先祖からの贈り物。ありふれた名字でも存在するのはあなたしかいない

  • 2024.12.12

「元気な女の子ですよ」
病室に響き渡る元気な産声。私は生まれた。

◎ ◎

その時、母は、きっと安堵した表情で名前を言ったのだろう。

生まれ落ちた子は、必ず素敵な名前は付けてもらえる。だが、名字は決まった物を使わなければならない。

シンプルかつ、風景を想像できる、日本人にはぴったりな名字に、どう名前を組み合わせるか、非常にセンスが問われる。

だから、母は私の名前をつける時に、ひどく頭を悩ませた。「ずっと幸せでいてほしい」「そこまで苦労せずに生きてほしい」と願ったらしい。

身内は皆、神を信じるタイプである。
字画が悪ければ厄が多いだの、一晩中考えつづけた結果、名字がネックになり、決まらず「そういった専門の方」に頼んだとか。これは後に聞いた話である。

◎ ◎

因みに私の名字は「岸」である。
正直、そこまで悪くはない。端的すぎでないし、呼びやすいし。
だが、小学生から、岸さんが呼び易すぎて、名前で呼んでもらえないことが多い。
洗濯機を「せんたっき」と呼ぶように、岸さんは「きっさん」と簡略化されてしまう。

名字が4文字以上、また名前が3文字以下ならば、確実に名前で呼んでもらえるのに、と、小学生の頃、帰宅途中の道で不意に思い出し、少し拗ねたこともあった。

あの憧れのアーティストの名字だったらせめて、とか、総理大臣の名字だったら、など、叶わぬ妄想をしては、くすくす笑っていたりした。

◎ ◎

そして月日は経ち、今、私は人生の4分の1くらいの所を歩んでいる。
名字について考えるキッカケになったのは、19年と少し人生を歩んでいたくらいの頃だった。

男っ気がなく、可愛らしさのカケラもない、幼い頃には全く想像できない事だが、私に彼氏ができたのである。

「結婚できれば、名字が変わるね」なんて先も約束できないことを言っては、私は顔を赤らめて嬉しそうに笑った。

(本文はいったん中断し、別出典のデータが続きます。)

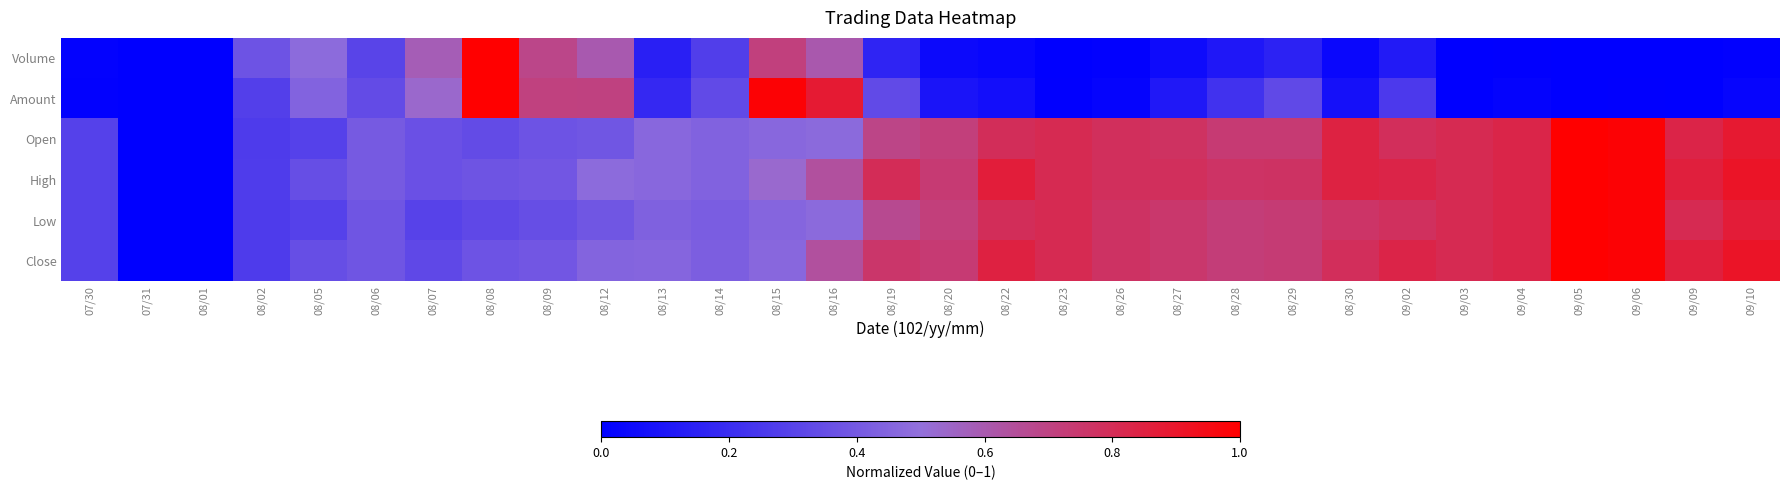

Between 08/07 and 08/12, which series saw the biggest shift?

Amount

これが幸せというものか、という反面、縦社会に苦しめられ、将来に対しての不安が募っていった。

◎ ◎

本当に疲弊した時に、もし名字が変わったらどうなるんだろう、と先の人生を考え始めた。

昔の人から受け継いだこの名字をやめ、他人の先祖からいただいて、新しく生まれ変わると言っても過言ではない。結婚=第2の人生というのも、少し名字が関係しているのではないかと思ったりした。その人の名字を名乗ることにより、リセットされた始発点から、また新たに歩みを進める……。
これが、「名字が変わる覚悟」というものか。

それに、今までの自分の名字が入った思い出が、まるで他人のような思い出になってしまうのではないのか、と少し思ったりした。

◎ ◎

なんとなく名字のことが引っかかり、母にその事を尋ねてみたら、意外と違和感はないらしい。

それに「数回書類の氏名の部分に、間違えて旧姓を書いた時は、嬉しくて。笑いながら旧姓を書き換えたわ」それに……「幼少期に頑張っていた頃や、名誉がリセットされる訳ではないよ」と、ゆっくり笑い、私の頭を撫で、あの頃を懐かしみながら話した。

その中で、旧姓のまま生きていく人がいる、というニュースを小耳に挟んだが、それもそれでいいと思う。生まれ持った定まったものを、死ぬまで大切にするのはとても良いことだ。きっとどこかで、名字生みの親が良かったと胸を撫で下ろしているに違いない。

◎ ◎

名字は、選べないからこそ、味がある。ありふれた名字であっても、存在するのはあなたしかいない。
与えられた名字、名前はあなたがいる証。その名字が変わらなくても、変わっても、あなたの一部として、大切にしてね、と。

「選べない」素敵な贈り物をもらったあなたへ。

■明日翔のプロフィール
バイト2つ掛け持ち、まあまあ多忙な音大生。寝る、描く、書く、弾く事が趣味。バンドも好きで、サザンオールスターズをこよなく愛している。大の柴犬好きだが、犬アレルギーで飼えない。